- Opening Delimiter -

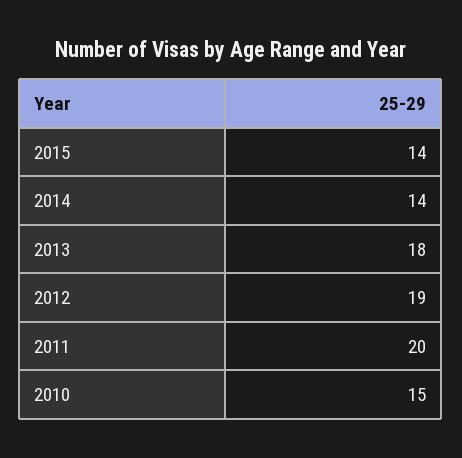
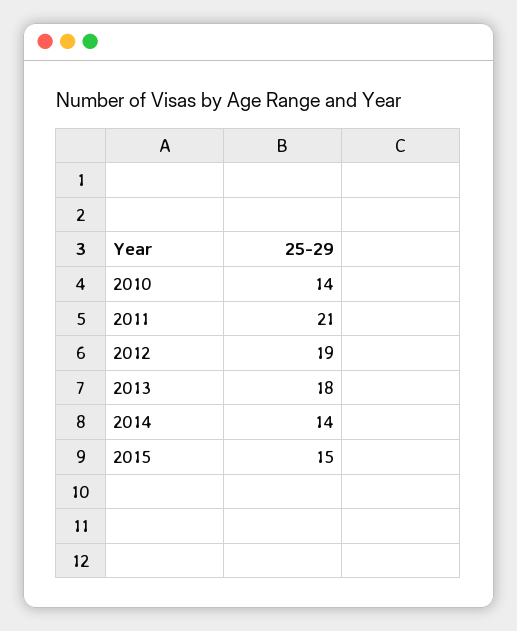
  {
-   "2015": 14,
+   "2015": 15,
    "2014": 14,
    "2013": 18,
    "2012": 19,
-   "2011": 20,
+   "2011": 21,
-   "2010": 15
+   "2010": 14
  }

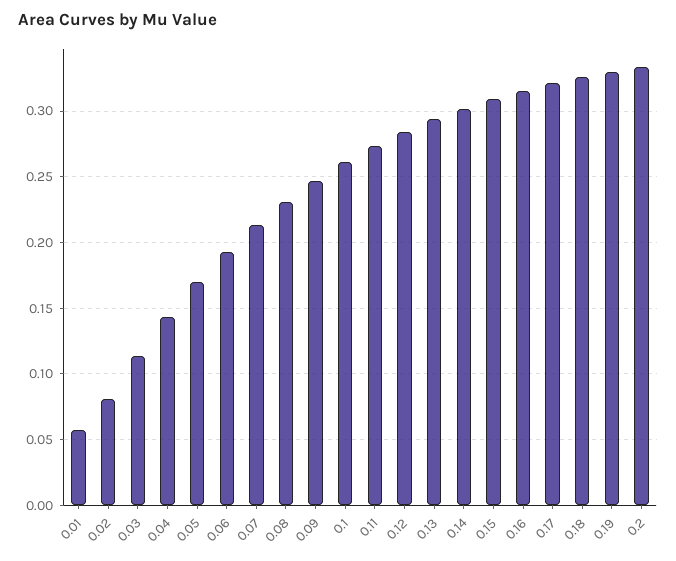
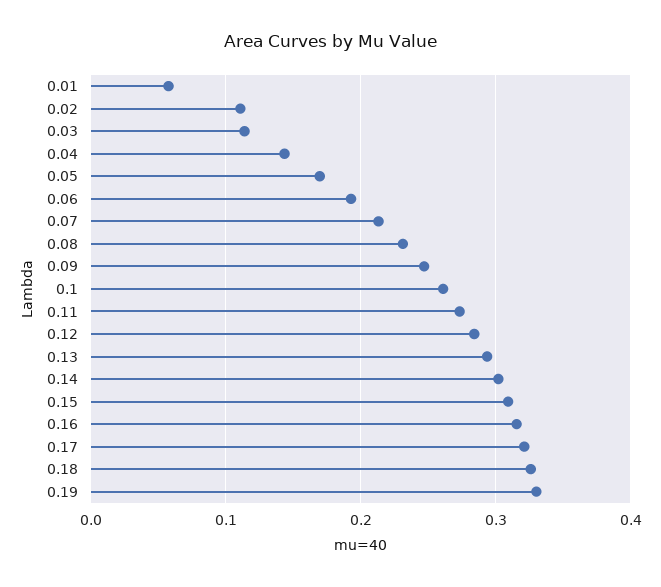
  {
    "0.01": 0.06,
-   "0.02": 0.08,
+   "0.02": 0.11,
    "0.03": 0.115,
    "0.04": 0.145,
    "0.05": 0.17,
    "0.06": 0.195,
    "0.07": 0.215,
    "0.08": 0.23,
    "0.09": 0.245,
    "0.1": 0.26,
    "0.11": 0.275,
    "0.12": 0.285,
    "0.13": 0.295,
    "0.14": 0.3,
    "0.15": 0.31,
    "0.16": 0.315,
    "0.17": 0.32,
    "0.18": 0.325,
-   "0.19": 0.33,
+   "0.19": 0.33
-   "0.2": 0.335
  }

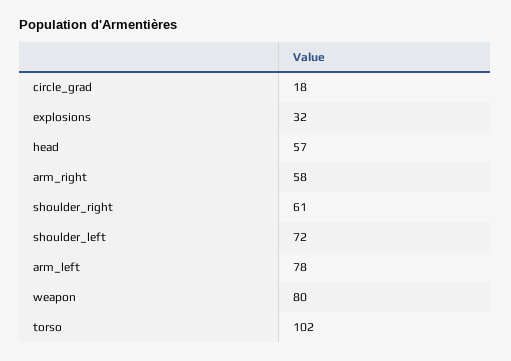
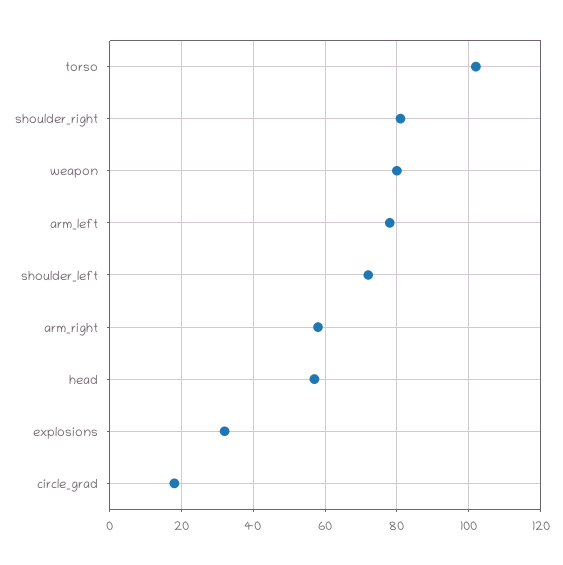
  {
    "circle_grad": 18,
    "explosions": 32,
    "head": 57,
    "arm_right": 58,
-   "shoulder_right": 61,
+   "shoulder_right": 80,
    "shoulder_left": 72,
    "arm_left": 78,
    "weapon": 80,
    "torso": 102
  }

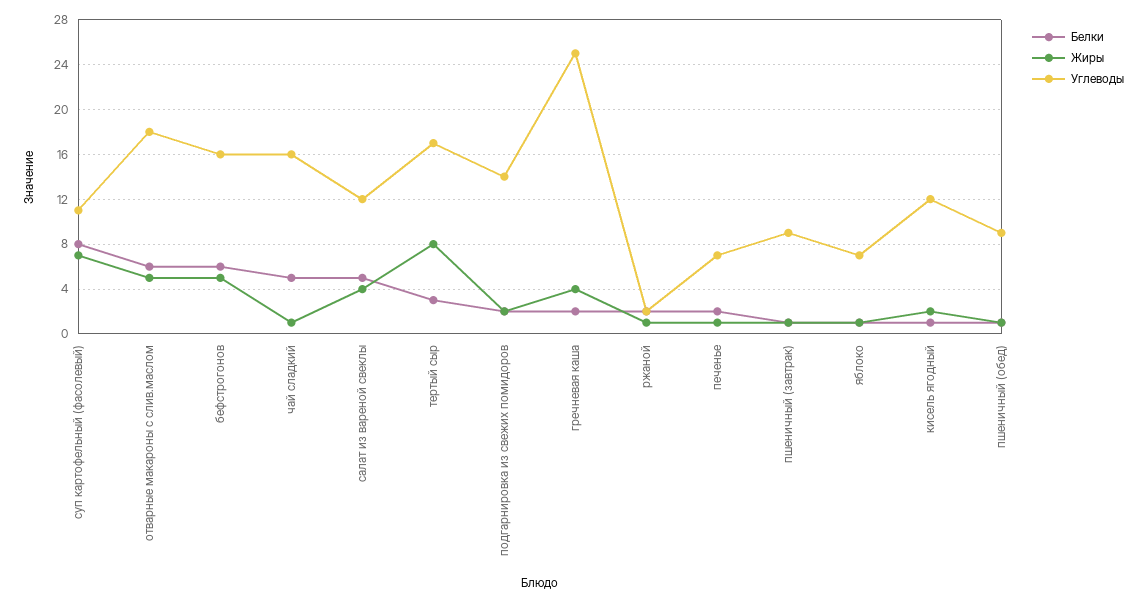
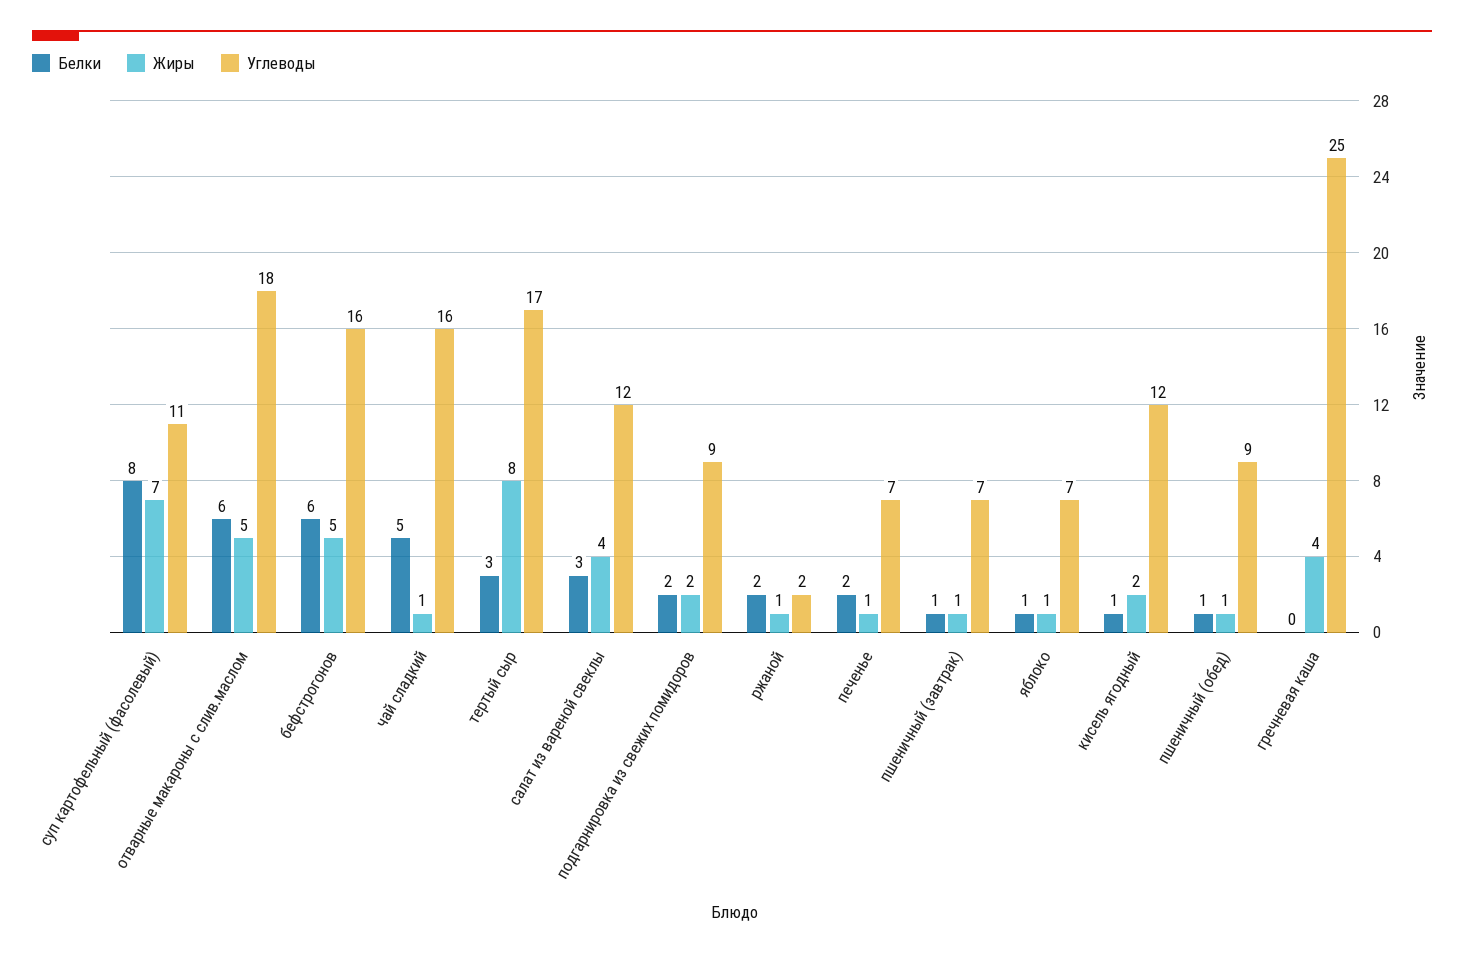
  {
    "Белки": {
      "суп картофельный (фасолевый)": 8,
      "отварные макароны с слив.маслом": 6,
      "бефстрогонов": 6,
      "чай сладкий": 5,
-     "салат из вареной свеклы": 5,
+     "салат из вареной свеклы": 3,
      "тертый сыр": 3,
      "подгарнировка из свежих помидоров": 2,
-     "гречневая каша": 2,
+     "гречневая каша": 0,
      "ржаной": 2,
      "печенье": 2,
      "пшеничный (завтрак)": 1,
      "яблоко": 1,
      "кисель ягодный": 1,
      "пшеничный (обед)": 1
    },
    "Жиры": {
      "суп картофельный (фасолевый)": 7,
      "отварные макароны с слив.маслом": 5,
      "бефстрогонов": 5,
      "чай сладкий": 1,
      "салат из вареной свеклы": 4,
      "тертый сыр": 8,
      "подгарнировка из свежих помидоров": 2,
      "гречневая каша": 4,
      "ржаной": 1,
      "печенье": 1,
      "пшеничный (завтрак)": 1,
      "яблоко": 1,
      "кисель ягодный": 2,
      "пшеничный (обед)": 1
    },
    "Углеводы": {
      "суп картофельный (фасолевый)": 11,
      "отварные макароны с слив.маслом": 18,
      "бефстрогонов": 16,
      "чай сладкий": 16,
      "салат из вареной свеклы": 12,
      "тертый сыр": 17,
-     "подгарнировка из свежих помидоров": 14,
+     "подгарнировка из свежих помидоров": 9,
      "гречневая каша": 25,
      "ржаной": 2,
      "печенье": 7,
-     "пшеничный (завтрак)": 9,
+     "пшеничный (завтрак)": 7,
      "яблоко": 7,
      "кисель ягодный": 12,
      "пшеничный (обед)": 9
    }
  }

- Closing Delimiter -

Find the string "кисель" in the data. Report each line it appears in.

#### [Response to this task]
      "кисель ягодный": 1,
      "кисель ягодный": 2,
      "кисель ягодный": 12,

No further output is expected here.